Psychologists may be involved in the development and implementation of programs which aim to reduce the prevalence of problems. These include: Suicide Prevention, Bullying, Crisis Response, and Risk and Threat Assessment.

Psychological Intervention
A variety of therapeutic approaches and activities may be utilized such as: Anger Management, Art Therapy, Behaviour Therapy and Management, Cognitive Therapy, Conflict Management, Individual, Family and Group Therapy, Play Therapy, Psychotherapy, Stress Management, and Social Skills Training.

Consultation and Training
Psychologists consult with educators, parents and other professionals, and may provide presentations and workshops for schools, parents, students and community groups.

School Psychologists:
 Understand how schools work and how children learn
 Provide easily accessible, cost-effective mental health services to children
 Promote positive mental health and a safe and effective learning environment.
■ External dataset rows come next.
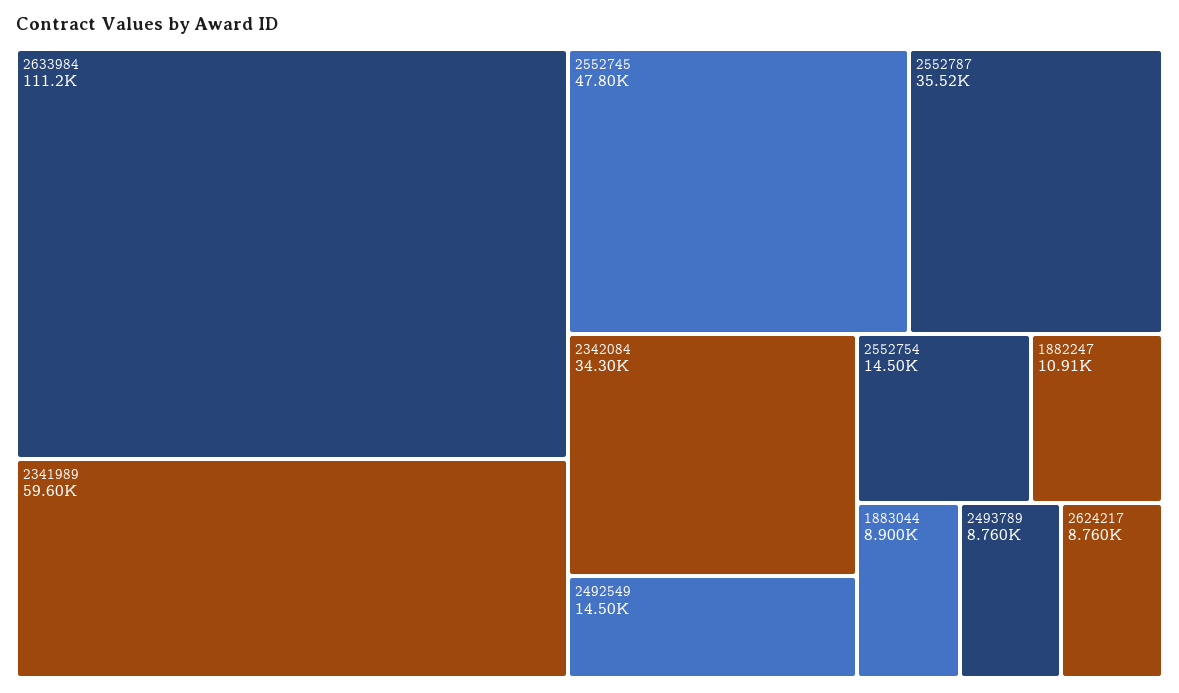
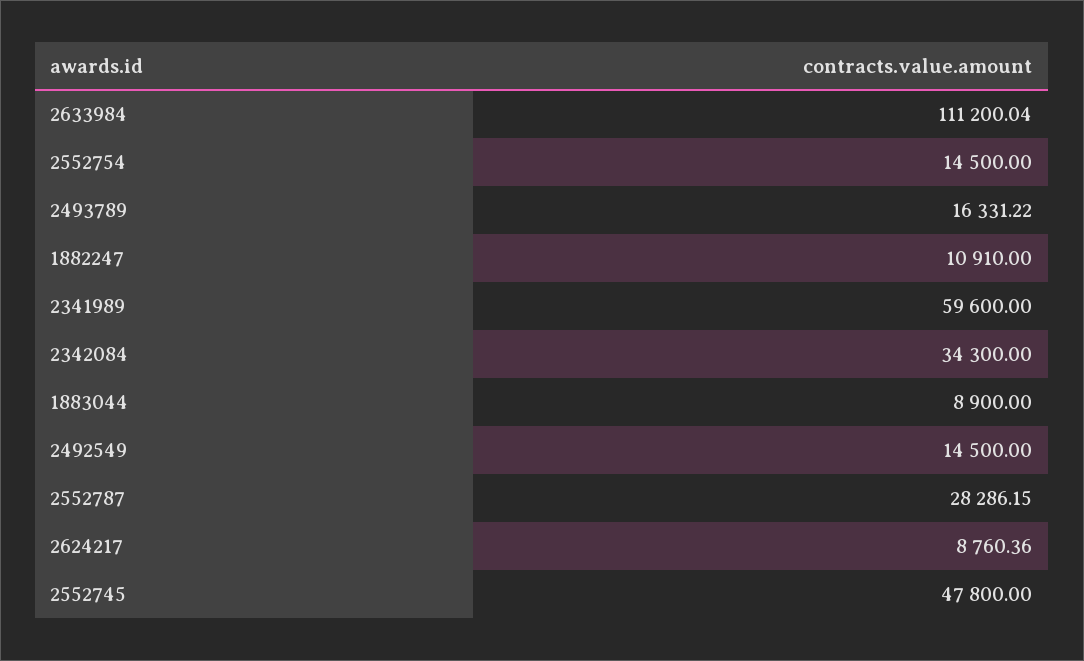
2552787: 35520 -> 28286.15
2493789: 8760 -> 16331.22

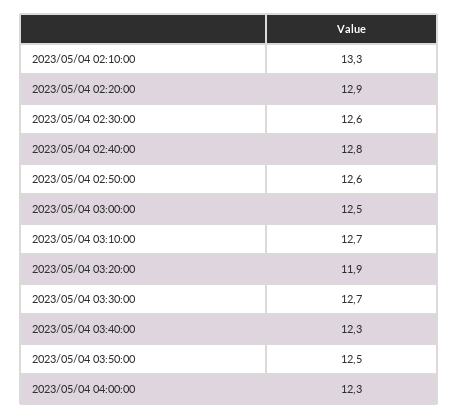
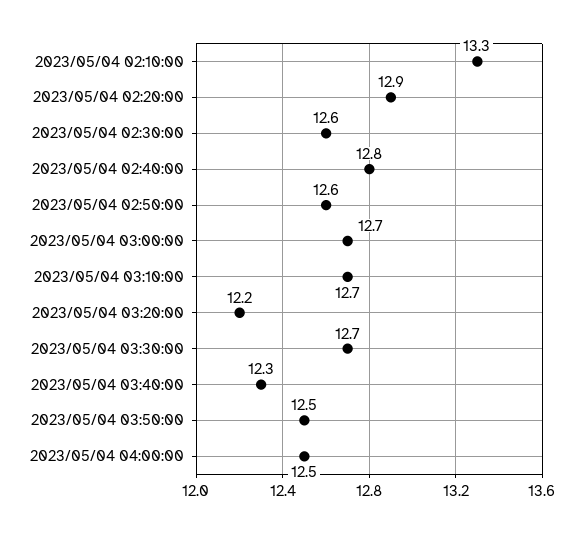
2023/05/04 03:00:00: 12.5 -> 12.7
2023/05/04 03:20:00: 11.9 -> 12.2
2023/05/04 04:00:00: 12.3 -> 12.5

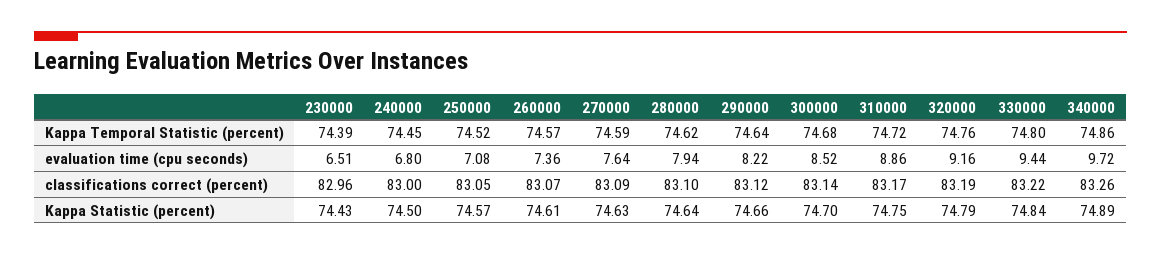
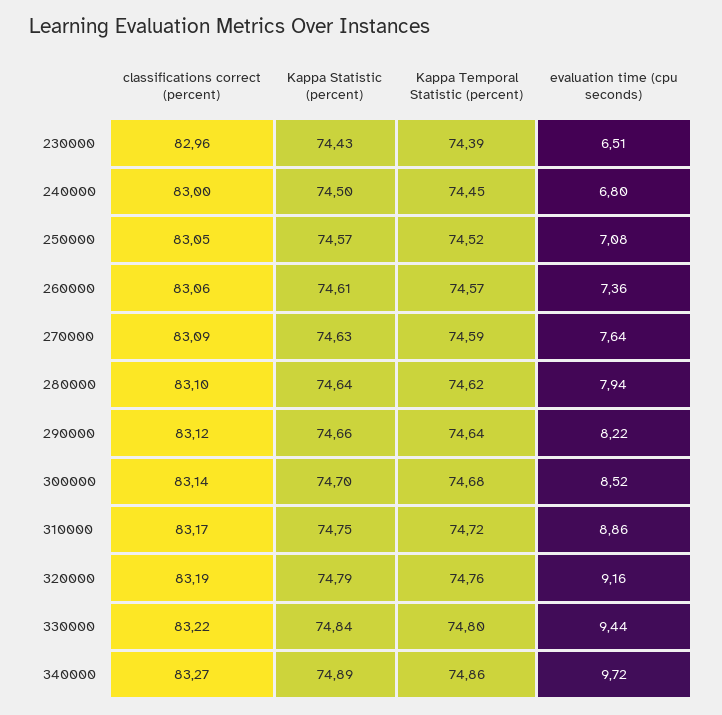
260000, classifications correct (percent): 83.07 -> 83.06
340000, classifications correct (percent): 83.26 -> 83.27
The following example situations show you how school psychologists typically approach a problem so you will know what to expect:

A Challenged Reader
Tom’s parents were concerned about his reading. They worried that he might fall behind and lose confidence. At school, the teacher noticed that Tom understood the work when it was presented orally but relied on classmates to help him do written work. The school psychologist completed an assessment and worked together with Tom’s parents and teachers to develop a plan to improve his reading and
writing. The plan worked and Tom’s reading and confidence improved. By dealing with learning problems early on, school psychologists can prevent further difficulties.

A Potential Dropout
David was a high school student who frequently skipped classes. He was disruptive in class and had been suspended several times for fighting. After building a relationship with David, the school psychologist helped him learn simple anger control techniques. David’s parents, the school team, and the school psychologist developed a plan to provide open communication. Changes in school and home environments can improve the quality of life for children and family members. School psychologists can be trusted to deal in confidence with sensitive personal and family matters.